Space Time

I thought anyone reading my rather gloomy recent posts could probably do with a laugh so I thought I’d put this up.

These clips contain a short item  I did about nine or ten years ago for the BBC series Space, which was presented by Sam Neill. Originally we were going to demonstrate wormholes using a snooker table, clever editing and reversed video. The producer, Jeremy,  decided that wouldn’t look spectacular enough so instead we went to St Anton in Austria: I was flown over the Alps in a helicopter and then driven through the Arlberg tunnel in an impressively fast car. Well worth the cost to license fee payers, I’m sure, even if the three-day trip to Austria by me and a crew of six as well as the hire of the helicopter ended up as a mere three minutes of screen time…

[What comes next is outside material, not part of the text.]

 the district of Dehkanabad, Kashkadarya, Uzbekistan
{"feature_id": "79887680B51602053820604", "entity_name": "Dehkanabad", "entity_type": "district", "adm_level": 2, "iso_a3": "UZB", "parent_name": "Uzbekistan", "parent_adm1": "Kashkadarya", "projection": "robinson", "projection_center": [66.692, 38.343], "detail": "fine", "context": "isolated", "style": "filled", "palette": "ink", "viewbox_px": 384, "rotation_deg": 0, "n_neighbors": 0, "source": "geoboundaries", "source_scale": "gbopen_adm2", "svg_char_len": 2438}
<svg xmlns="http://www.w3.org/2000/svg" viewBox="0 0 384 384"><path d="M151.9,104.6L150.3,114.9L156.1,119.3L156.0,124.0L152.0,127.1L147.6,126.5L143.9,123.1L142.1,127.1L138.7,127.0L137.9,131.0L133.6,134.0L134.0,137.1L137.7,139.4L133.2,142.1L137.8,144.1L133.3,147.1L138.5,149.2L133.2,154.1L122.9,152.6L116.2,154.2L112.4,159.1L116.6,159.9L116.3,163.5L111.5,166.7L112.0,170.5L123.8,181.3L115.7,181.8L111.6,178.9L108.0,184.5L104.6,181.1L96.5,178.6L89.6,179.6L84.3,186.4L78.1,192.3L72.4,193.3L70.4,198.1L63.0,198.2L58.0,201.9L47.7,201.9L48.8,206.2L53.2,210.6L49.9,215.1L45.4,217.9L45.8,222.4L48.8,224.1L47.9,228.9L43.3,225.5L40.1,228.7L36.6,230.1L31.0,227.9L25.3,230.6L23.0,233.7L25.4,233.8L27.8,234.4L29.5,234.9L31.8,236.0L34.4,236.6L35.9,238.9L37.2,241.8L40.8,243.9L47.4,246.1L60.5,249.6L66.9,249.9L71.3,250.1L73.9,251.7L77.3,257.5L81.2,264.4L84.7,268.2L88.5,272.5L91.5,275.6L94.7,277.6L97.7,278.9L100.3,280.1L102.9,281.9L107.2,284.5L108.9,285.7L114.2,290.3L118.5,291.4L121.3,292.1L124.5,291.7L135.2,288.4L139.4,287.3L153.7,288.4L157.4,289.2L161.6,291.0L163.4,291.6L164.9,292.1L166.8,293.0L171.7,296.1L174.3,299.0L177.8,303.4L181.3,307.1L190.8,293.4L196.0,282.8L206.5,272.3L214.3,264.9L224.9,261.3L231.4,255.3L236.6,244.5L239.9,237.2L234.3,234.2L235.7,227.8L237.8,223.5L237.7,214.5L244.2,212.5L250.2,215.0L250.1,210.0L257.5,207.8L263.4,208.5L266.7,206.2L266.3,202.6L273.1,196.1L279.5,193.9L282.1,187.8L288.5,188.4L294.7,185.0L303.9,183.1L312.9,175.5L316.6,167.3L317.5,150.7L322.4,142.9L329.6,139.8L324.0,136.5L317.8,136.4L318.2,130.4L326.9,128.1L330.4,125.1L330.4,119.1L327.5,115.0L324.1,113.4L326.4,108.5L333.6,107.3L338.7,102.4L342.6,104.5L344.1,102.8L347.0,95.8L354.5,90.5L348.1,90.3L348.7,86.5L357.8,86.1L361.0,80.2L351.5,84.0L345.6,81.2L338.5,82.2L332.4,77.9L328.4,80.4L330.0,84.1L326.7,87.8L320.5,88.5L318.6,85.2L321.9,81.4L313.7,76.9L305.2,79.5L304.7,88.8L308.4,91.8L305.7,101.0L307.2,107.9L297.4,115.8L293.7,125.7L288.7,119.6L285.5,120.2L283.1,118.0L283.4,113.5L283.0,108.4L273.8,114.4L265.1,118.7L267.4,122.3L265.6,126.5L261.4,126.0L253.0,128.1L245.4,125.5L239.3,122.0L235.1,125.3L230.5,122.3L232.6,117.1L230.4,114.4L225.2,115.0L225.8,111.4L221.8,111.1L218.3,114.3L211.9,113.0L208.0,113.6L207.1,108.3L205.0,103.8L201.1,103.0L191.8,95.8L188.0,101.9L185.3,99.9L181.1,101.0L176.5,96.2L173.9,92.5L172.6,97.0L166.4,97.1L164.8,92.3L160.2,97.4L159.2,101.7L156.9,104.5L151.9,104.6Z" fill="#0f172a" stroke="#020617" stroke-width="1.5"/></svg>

The episode I was in, the last of 6 in the series, was called To Boldly Go. I remember suggesting to the producer that the only way to travel faster than light in the manner required was with a split infinitive drive, but they didn’t use that in the final script.

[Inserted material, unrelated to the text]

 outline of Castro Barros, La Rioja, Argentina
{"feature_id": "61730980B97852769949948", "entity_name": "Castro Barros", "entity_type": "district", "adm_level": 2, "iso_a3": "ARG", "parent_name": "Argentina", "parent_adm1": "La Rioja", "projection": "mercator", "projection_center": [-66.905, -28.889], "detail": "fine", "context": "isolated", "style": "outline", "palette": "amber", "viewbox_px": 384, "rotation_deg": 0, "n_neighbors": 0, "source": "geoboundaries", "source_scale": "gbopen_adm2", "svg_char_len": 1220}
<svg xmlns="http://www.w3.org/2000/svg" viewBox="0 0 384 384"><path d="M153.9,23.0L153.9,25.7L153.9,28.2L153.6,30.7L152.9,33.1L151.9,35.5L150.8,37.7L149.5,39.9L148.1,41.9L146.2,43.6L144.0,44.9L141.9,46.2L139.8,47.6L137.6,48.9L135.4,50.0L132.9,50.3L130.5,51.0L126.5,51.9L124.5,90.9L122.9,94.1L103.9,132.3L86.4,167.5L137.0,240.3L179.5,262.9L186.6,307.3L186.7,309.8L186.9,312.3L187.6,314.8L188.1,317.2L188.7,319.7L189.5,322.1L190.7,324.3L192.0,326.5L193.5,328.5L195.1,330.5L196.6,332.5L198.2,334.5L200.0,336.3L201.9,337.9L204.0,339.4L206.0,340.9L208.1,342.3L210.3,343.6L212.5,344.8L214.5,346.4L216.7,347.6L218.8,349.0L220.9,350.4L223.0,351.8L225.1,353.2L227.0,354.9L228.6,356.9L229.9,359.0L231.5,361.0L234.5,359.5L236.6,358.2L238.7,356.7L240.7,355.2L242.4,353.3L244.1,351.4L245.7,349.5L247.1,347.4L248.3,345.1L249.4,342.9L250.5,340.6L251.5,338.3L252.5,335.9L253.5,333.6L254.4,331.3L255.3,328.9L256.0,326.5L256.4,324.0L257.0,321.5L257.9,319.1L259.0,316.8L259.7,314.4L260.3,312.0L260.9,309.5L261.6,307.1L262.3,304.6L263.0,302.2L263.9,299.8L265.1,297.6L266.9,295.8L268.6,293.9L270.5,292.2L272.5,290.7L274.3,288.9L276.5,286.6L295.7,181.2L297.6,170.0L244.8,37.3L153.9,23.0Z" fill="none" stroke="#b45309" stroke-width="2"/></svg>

Notice how, in the helicopter sequence, I give the appearance of being completely terrified. A fine piece of acting by me, I thought. *Cough*

Unfortunately my bit is quite a long way into the first clip, so you need to wait until about 09.00, and it runs over the join into the second clip

The item is daft, I know, and I don’t really believe any of that stuff about wormholes… but it was great fun doing it.

5 Responses to “Space Time”

  1. Anton Garrett Says:

    Nice to know license payers’ money is well spent… all they had to do was find film of a train going into a tunnel and out the other end.


  2. I always wonder if prudish train-spotters watch porn to avoid getting too excited by the sight of real trains going into actual tunnels.

  3. I thought you looked more terrified riding in that car than in the helicopter! I enjoyed the clips, I hadn’t seen that show before.

  4. telescoper Says:

    I found the helicopter thing very difficult. First, I’m very scared of heights. Second, the pilot was quite mad and flew us very close to the mountains. And third, there was constant chatter on my headphones between the pilot and camera operator (for the camera on the front of the helicopter) while I was doing my piece. It was very hard to concentrate with all that going on.